The problem is that I have no idea on how to train them now to fly at my house. He also has 2 young pigeons 3 months old that I believe he hadn't flown them yet and I also don't know what to do with them in regards to training.... Can somebody please help me.....


----------



## lmorales4 (Jul 8, 2010)

Look up palomeros cubanos on google and you will find many resources on that forum. If you need any more help after that you can pm me.


----------



## king newbie (Oct 13, 2011)

I have been on that site but couldn't find any help


----------



## AZCorbin (Feb 28, 2011)

Sorry to hear about your loss.
So you moved all these birds to your house right?
Did you take the lofts too or build new ones?
I am going to assume you took his lofts which is good and will make it all the faster to get these birds back up.
Keep them locked up for awhile, I would say about a month.
This will give them time to view their surroundings.
After that take them into your yard in baskets to see even more that they could not from in the loft.
Make sure they are on a tight feeding schedule. We feed once a day for our flyers and in the evening.


----------



## king newbie (Oct 13, 2011)

Thanks az.

Yes I have taken the boxes that he kept them in. It's like a 12 pack stack of cages.
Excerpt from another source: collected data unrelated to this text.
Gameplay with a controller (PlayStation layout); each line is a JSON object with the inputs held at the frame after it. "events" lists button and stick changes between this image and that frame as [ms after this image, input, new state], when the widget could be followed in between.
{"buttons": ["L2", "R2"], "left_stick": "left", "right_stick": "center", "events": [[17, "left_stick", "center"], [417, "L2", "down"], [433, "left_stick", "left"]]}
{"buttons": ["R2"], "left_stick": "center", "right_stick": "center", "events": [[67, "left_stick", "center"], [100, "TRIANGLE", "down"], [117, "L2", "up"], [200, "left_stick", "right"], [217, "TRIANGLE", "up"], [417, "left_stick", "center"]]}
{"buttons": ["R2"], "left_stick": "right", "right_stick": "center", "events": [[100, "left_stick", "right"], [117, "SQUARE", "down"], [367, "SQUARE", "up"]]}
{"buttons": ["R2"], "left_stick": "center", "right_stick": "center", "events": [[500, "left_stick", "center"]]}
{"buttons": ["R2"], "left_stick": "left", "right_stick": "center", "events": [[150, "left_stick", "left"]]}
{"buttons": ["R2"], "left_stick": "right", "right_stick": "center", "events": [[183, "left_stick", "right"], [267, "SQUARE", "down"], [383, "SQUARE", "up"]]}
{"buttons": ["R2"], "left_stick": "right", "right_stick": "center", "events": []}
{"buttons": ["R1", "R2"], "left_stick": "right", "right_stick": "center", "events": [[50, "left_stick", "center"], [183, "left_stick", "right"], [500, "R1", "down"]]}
Everyone is seperate in there own box and he ha... Thanks for the had one that is completely close which his friend told me that it was the one that he used to thief with... Thanks for the advice....


----------



## AZCorbin (Feb 28, 2011)

Sounds like a bunch of breeding cages?
You should consider building them a loft.


----------



## logangrmnr (Jul 14, 2010)

Azcorbin those aren't breeding boxes. The posters are all kept in separate boxes so there dont fight with each other and keeps them in the mood so to speak. They are also called Casanova pigeons. King newbie there should be someone near you that flies them. they are easy to rehome and it should take you about 2 to 4 weeks with the aid of a settling cage. http://palomeroscubanos.com/foro/ this is the site I use but run it through Google translator. Would like to add more but time to eat.


----------



## AZCorbin (Feb 28, 2011)

Tell me a little more about this casanova boxes? Is this something mainly used for Pouters or what? They still in all year?


----------



## logangrmnr (Jul 14, 2010)

Yes they are in the box all year long. And the way I understand it is only for thief pouters. look up Ladron and trampa autimatica on youtube for a little more insight. In Miami there are 2 clubs that you can join to test your bird against others. http://palomeroscubanos.com/foro/viewtopic.php?f=5&t=26196 
http://palomeroscubanos.com/foro/viewtopic.php?f=34&t=14787


----------



## AZCorbin (Feb 28, 2011)

Thanks, I get the idea behind it now. I always thought they just trapped into a loft. This however makes since and is a lot more in depth than I would have thought. 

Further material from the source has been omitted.